ACTION ITEM:
Please arrange the lines of text in the material below as a numbered list, skipping any blank lines. Leave the pictures out of your answer.

SUPPLIED ENTRIES Block Start

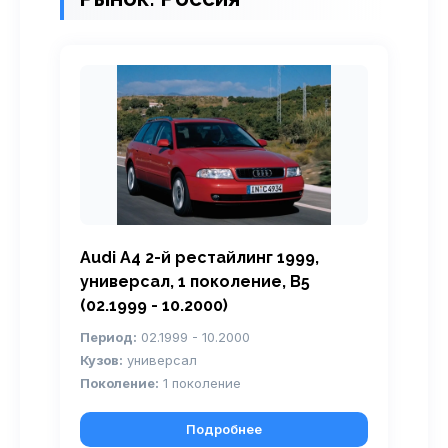
Audi A4 2-й рестайлинг 1999,
универсал, 1 поколение, B5
(02.1999 - 10.2000)
Период:
02.1999 - 10.2000
Кузов:
универсал
Поколение:
1 поколение
Подробнее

SUPPLIED ENTRIES Block End

RESPONSE TO THE TASK:
1. Audi A4 2-й рестайлинг 1999,
2. универсал, 1 поколение, B5
3. (02.1999 - 10.2000)
4. Период:
5. 02.1999 - 10.2000
6. Кузов:
7. универсал
8. Поколение:
9. 1 поколение
10. Подробнее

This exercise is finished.